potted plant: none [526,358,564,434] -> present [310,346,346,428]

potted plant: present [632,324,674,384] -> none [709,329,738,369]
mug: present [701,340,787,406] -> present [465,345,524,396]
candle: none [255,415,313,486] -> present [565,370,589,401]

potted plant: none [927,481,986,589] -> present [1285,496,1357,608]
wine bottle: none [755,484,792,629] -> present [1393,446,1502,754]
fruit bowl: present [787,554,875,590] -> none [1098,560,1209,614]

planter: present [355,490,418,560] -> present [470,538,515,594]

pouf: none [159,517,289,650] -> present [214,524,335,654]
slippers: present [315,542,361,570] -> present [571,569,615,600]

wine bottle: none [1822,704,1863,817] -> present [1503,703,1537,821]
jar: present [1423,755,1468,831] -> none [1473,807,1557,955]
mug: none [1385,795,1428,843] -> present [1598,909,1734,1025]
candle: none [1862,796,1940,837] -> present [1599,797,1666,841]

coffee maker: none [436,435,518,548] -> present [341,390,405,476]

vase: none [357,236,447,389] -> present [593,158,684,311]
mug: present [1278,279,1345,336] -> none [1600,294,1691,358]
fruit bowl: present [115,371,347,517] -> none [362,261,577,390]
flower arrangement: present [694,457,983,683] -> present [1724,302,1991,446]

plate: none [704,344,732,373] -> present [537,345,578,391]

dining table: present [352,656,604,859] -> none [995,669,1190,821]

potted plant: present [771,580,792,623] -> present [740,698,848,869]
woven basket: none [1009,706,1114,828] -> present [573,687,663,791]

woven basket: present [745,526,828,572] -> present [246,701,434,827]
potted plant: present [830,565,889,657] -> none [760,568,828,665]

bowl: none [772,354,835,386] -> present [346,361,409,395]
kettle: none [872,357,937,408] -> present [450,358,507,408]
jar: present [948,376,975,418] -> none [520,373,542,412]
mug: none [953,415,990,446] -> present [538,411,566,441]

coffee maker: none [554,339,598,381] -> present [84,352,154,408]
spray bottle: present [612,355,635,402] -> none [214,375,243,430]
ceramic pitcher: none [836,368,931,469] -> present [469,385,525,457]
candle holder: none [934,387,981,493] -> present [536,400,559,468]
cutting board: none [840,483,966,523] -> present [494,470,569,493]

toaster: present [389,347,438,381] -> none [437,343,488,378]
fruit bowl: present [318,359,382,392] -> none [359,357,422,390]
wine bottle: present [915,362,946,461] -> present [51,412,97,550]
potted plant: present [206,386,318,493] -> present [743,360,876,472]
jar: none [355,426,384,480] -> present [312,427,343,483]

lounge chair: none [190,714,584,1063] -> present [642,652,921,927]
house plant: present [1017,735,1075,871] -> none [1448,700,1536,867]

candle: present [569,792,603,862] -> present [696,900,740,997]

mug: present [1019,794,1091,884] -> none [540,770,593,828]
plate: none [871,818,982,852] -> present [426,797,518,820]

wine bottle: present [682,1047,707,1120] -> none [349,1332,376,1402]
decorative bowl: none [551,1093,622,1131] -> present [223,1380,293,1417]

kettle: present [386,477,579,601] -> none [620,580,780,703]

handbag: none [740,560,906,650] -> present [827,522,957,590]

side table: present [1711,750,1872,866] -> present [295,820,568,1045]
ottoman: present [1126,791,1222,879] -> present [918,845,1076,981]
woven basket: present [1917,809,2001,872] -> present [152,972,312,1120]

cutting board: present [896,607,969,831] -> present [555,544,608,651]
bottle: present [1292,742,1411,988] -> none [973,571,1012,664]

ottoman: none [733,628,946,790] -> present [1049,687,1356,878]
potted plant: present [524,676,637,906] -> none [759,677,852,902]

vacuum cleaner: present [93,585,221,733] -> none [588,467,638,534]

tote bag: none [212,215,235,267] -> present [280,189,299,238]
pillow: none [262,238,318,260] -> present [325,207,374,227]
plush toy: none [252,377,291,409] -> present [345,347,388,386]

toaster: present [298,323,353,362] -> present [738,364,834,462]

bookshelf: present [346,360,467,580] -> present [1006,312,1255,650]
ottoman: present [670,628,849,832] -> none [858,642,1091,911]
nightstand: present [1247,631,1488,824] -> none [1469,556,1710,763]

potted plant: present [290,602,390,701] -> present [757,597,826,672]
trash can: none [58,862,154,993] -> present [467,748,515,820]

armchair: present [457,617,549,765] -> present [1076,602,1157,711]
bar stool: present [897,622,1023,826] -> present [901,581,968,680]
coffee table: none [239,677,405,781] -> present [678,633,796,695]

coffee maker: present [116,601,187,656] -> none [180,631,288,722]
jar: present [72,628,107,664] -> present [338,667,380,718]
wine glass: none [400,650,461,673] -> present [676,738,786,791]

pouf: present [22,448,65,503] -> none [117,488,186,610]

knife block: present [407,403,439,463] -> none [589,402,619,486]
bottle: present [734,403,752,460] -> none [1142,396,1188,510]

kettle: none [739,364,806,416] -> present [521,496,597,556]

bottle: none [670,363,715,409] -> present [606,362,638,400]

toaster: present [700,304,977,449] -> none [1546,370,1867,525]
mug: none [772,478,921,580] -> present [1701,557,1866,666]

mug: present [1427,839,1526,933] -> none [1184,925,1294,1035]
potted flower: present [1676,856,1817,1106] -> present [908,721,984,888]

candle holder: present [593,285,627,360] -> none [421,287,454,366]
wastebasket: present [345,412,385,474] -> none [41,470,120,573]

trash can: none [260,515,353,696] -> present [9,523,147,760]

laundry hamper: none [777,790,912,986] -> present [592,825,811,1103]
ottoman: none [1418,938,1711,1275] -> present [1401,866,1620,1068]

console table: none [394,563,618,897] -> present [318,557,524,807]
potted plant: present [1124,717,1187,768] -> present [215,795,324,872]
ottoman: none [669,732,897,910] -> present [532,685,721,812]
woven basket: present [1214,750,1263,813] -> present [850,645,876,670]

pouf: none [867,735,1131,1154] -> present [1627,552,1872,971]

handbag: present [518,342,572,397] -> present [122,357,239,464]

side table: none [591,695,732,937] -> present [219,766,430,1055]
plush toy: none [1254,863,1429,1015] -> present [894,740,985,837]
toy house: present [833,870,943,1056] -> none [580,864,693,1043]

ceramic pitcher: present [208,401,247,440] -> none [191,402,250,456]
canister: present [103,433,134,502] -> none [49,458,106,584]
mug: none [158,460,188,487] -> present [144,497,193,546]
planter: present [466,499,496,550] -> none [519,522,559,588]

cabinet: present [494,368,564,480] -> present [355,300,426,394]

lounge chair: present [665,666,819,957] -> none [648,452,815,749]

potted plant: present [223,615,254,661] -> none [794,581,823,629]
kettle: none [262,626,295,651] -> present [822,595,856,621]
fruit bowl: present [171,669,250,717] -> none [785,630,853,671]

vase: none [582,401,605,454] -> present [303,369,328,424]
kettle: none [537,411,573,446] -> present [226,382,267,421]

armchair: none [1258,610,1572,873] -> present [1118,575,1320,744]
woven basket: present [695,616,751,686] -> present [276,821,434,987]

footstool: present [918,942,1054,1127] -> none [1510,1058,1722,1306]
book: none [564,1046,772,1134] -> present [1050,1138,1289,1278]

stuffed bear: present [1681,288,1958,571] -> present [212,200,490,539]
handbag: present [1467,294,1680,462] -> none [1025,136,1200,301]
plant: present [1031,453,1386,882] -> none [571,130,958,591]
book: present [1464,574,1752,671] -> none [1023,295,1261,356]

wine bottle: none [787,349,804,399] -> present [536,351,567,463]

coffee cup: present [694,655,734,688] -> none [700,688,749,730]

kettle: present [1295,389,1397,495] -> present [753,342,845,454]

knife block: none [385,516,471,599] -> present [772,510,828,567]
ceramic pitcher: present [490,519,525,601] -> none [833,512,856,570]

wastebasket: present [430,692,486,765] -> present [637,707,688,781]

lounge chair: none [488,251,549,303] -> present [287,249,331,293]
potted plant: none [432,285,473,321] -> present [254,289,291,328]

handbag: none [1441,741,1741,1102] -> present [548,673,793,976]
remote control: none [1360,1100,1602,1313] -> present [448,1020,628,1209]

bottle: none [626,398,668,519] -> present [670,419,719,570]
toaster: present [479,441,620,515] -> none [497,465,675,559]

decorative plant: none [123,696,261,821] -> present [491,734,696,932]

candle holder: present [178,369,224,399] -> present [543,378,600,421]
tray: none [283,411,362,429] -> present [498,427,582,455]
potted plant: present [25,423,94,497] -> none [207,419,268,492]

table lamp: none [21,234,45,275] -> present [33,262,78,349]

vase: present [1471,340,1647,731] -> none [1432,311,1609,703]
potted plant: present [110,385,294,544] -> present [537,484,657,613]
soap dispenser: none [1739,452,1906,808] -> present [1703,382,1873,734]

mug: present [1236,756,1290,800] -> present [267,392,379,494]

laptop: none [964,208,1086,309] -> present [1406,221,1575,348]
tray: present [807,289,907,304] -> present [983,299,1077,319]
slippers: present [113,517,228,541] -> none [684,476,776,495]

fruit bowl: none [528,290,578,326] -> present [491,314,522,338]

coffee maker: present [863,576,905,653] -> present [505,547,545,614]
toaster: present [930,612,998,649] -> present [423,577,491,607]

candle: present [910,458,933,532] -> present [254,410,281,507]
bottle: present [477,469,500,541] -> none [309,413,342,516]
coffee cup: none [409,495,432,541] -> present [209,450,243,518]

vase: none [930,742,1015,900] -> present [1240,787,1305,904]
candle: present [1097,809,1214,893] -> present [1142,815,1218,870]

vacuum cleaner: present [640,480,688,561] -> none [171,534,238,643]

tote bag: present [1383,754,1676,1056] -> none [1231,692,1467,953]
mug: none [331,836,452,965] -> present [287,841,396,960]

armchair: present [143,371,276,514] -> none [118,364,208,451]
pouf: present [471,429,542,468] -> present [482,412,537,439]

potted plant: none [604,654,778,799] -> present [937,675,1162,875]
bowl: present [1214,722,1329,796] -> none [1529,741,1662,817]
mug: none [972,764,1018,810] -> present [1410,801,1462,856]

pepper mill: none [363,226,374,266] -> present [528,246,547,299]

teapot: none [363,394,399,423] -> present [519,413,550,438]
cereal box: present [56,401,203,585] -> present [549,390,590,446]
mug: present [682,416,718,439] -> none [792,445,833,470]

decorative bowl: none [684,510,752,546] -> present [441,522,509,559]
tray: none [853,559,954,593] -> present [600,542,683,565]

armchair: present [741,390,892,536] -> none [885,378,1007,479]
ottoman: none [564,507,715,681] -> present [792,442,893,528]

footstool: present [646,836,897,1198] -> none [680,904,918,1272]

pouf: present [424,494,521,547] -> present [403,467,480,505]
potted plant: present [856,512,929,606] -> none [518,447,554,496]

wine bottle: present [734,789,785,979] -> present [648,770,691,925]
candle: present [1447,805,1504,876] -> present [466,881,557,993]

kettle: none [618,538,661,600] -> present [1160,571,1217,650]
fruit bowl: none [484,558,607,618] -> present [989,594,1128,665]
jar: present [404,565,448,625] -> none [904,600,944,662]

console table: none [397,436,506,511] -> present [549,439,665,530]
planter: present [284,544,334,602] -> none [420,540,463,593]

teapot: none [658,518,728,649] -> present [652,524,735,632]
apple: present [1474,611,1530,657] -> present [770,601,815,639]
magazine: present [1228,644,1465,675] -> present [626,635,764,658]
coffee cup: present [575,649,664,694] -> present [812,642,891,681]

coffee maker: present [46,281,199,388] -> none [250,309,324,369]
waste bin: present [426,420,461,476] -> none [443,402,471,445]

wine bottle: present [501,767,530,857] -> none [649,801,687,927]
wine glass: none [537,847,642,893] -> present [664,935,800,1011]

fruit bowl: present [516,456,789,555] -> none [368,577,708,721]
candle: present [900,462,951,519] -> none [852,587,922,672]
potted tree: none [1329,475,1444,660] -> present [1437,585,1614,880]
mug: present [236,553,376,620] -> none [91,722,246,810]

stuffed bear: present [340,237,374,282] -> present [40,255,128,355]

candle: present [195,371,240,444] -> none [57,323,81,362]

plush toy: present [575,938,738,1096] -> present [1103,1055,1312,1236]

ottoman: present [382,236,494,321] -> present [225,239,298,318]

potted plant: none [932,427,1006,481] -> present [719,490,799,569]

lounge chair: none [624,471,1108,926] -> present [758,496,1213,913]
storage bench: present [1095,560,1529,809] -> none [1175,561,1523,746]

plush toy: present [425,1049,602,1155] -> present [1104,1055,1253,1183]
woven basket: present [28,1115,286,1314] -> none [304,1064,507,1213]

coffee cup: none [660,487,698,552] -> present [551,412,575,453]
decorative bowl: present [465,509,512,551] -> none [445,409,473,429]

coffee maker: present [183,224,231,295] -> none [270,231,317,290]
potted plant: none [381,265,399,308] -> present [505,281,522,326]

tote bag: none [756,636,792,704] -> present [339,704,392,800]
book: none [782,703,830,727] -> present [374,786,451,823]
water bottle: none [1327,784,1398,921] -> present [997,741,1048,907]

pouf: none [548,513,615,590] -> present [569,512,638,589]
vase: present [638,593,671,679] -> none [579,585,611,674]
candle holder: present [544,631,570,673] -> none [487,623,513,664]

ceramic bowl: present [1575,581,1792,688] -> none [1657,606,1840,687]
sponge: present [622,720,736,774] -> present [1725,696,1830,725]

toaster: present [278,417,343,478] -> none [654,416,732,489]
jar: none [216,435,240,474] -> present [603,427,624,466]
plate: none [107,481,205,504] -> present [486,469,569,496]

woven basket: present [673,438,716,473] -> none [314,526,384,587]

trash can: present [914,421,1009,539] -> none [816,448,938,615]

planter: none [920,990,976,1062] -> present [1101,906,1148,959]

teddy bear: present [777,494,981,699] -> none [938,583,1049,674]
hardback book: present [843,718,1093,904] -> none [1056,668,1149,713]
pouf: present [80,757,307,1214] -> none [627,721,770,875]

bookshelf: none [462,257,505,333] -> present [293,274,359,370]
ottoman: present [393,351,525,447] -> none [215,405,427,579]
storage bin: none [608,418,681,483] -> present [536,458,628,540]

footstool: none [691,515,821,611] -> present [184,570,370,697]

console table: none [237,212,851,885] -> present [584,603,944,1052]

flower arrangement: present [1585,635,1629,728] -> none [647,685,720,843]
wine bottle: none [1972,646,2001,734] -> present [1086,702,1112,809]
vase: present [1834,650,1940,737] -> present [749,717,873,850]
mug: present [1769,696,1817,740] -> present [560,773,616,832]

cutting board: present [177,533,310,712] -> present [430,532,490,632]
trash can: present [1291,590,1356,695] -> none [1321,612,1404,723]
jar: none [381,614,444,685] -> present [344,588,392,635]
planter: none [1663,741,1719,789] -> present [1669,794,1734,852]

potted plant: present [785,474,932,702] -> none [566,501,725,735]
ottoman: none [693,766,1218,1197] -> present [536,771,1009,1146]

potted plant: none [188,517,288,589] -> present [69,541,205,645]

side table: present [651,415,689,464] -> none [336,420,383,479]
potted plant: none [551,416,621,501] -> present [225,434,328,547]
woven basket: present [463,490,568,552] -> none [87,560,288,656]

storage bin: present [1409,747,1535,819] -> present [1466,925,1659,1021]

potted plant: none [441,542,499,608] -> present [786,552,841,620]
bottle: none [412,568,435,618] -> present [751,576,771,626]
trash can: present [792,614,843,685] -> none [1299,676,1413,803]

☆ ☆ ☆

Action item:
Set down only the lines above that fall between the line holding "kettle: present [1295,389,1397,495]" and the line holding "potted plant: none [432,285,473,321]", inclusive, keeping each exact.

Task result:
kettle: present [1295,389,1397,495] -> present [753,342,845,454]

knife block: none [385,516,471,599] -> present [772,510,828,567]
ceramic pitcher: present [490,519,525,601] -> none [833,512,856,570]

wastebasket: present [430,692,486,765] -> present [637,707,688,781]

lounge chair: none [488,251,549,303] -> present [287,249,331,293]
potted plant: none [432,285,473,321] -> present [254,289,291,328]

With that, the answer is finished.